MICROPHONE SELF-NOISE EXPLAINED
MICROPHONE SELF-NOISE LEVELS
The electronic circuitry inside a condenser microphone generates background noise. The most commonly used term for it is “self noise” since this signal is produced by the microphone itself even if there is no sound present.
There are lots of ways to measure self-noise. Like many other specifications and the way they’re gathered various manufacturer’s use different techniques to arrive at the numbers provided on the printed specifications they provide through their marketing efforts.
Self-noise is usually specified in dB-A where the A stands for A-weighting which seeks to mimic human sound perception.
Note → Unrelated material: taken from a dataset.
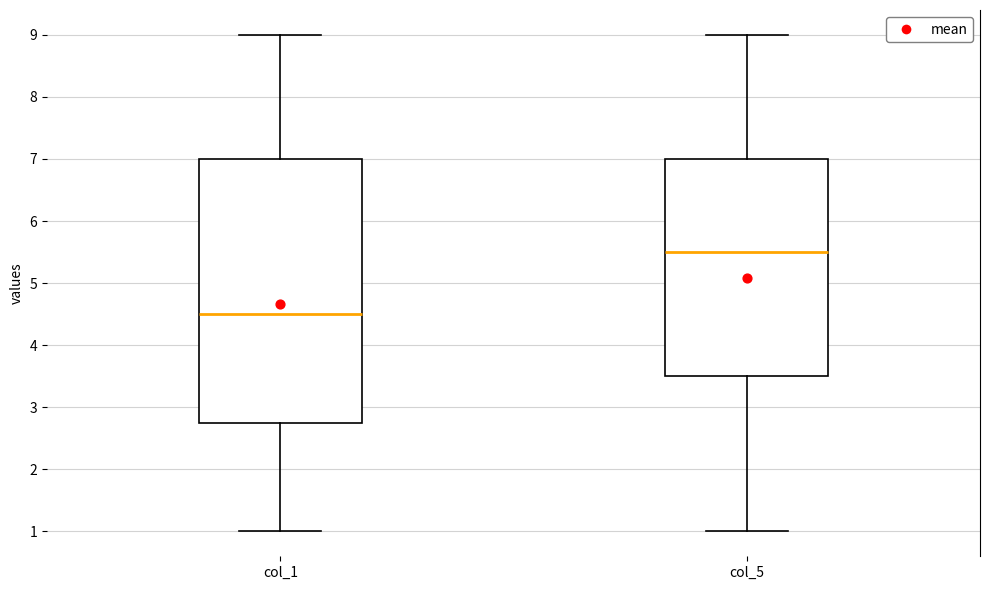

Which box has the lowest median line?

col_1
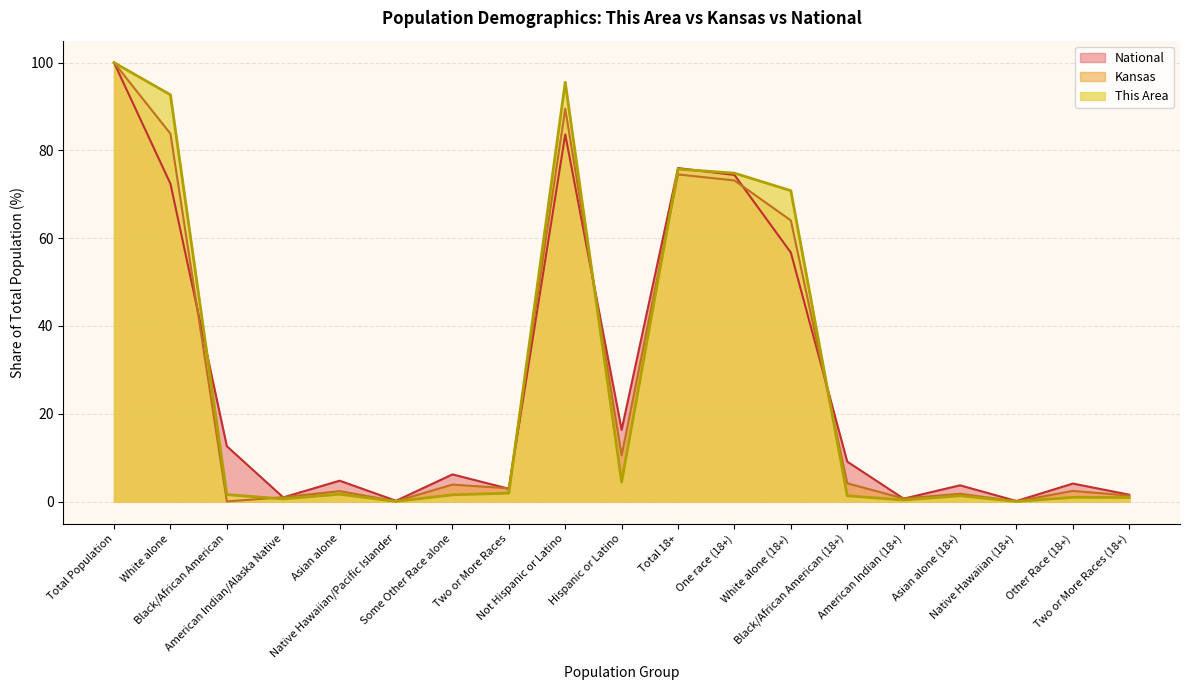

What is the sum of the National values at Native Hawaiian (18+) and Asian alone (18+)?

3.8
Without further qualification the specification is like the gas gauge in your car, it gives you an idea about how much gas you have left but it’s not necessarily an exacting measurement between product brands.
HOW MUCH SELF-NOISE IS BAD?
Self-noise below 10 dB-A is very low, below the typical energy present in any normal space so self-noise this low is imperceptible
11-15 dB-A is low, barely detectable, best for classical and critical applications (Neumann TLM-103 listed as 7 dB-A equiv. noise level)
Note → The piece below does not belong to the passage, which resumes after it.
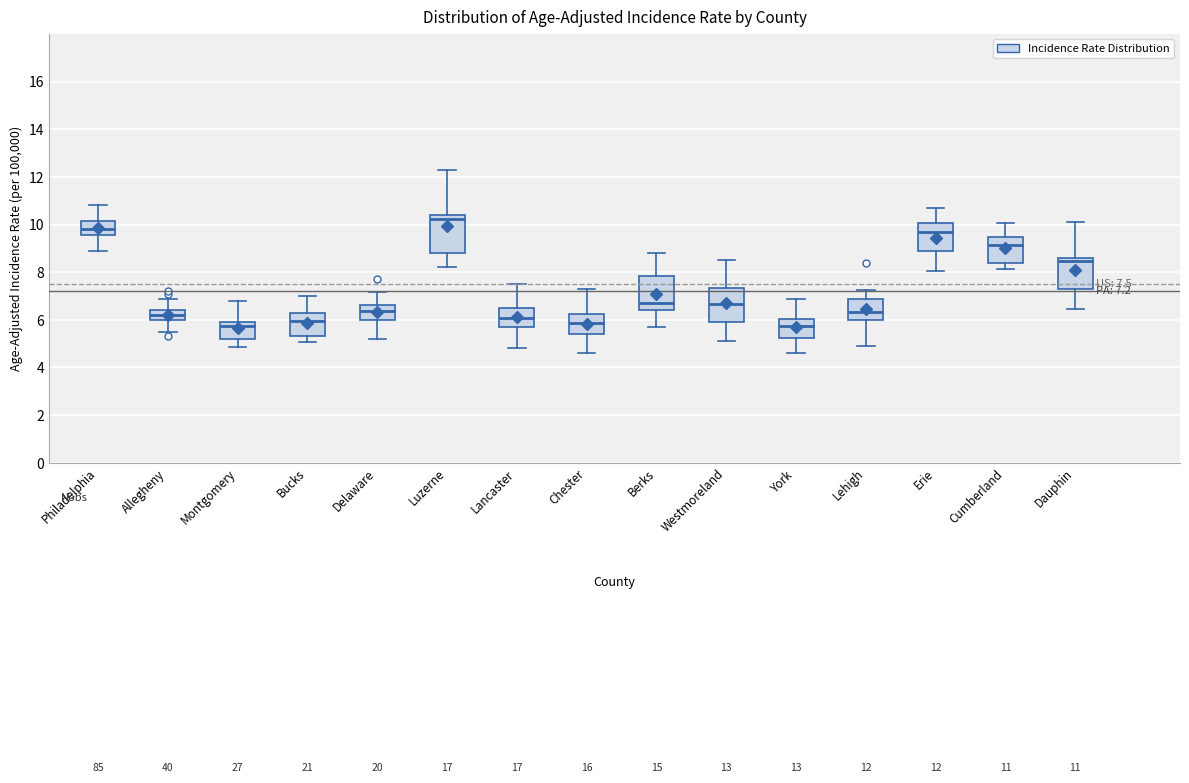

Which box's median line is the highest?

Luzerne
16-19 dB-A is good enough for most recording applications
20-23 dB-A is considered high self-noise level, it’s clearly audible .
24 dB-A and up is considered very-high self noise for studio recording and professional applications though it is not uncommon in SDC type designs.
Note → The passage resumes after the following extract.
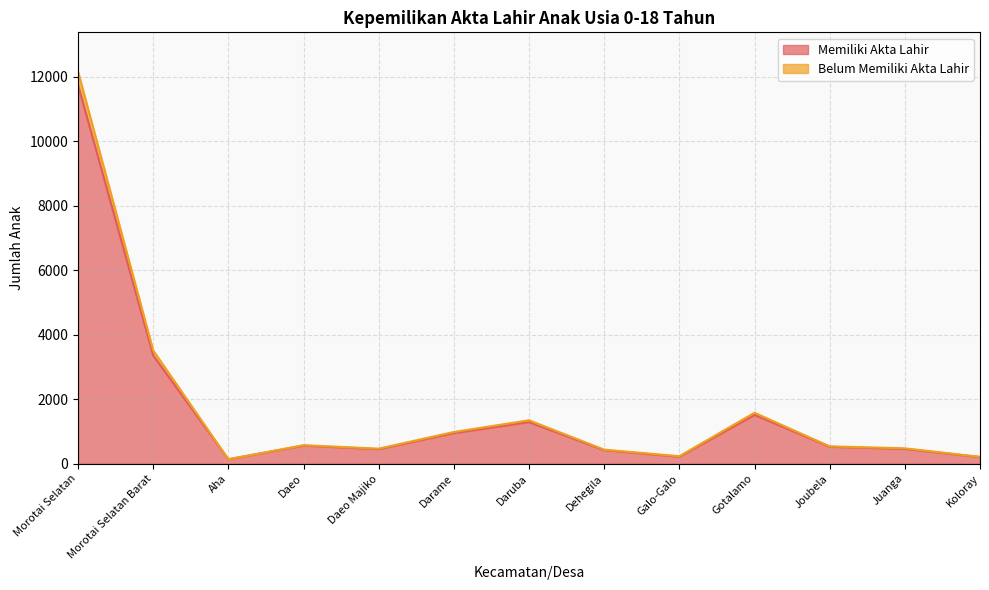

How many interior local peaks does the Belum Memiliki Akta Lahir series have?

3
SELF-NOISE IN DYNAMIC MICROPHONES
Self-noise in dynamic microphones is strongly dependent on the preamp being used with the microphone. If used with very low-noise preampfification the equivalent self-noise would be in the vicinity of 18 dB-A.
SELF NOISE IN LDC vs SDC MICROPHONES
It is easier to make a large diaphragm condenser microphone with very low self noise than it is to make a small diaphragm type. A properly designed LDC microphone will always exhibit lower self noise and makes this type an obvious choice for classical and critical recording applications.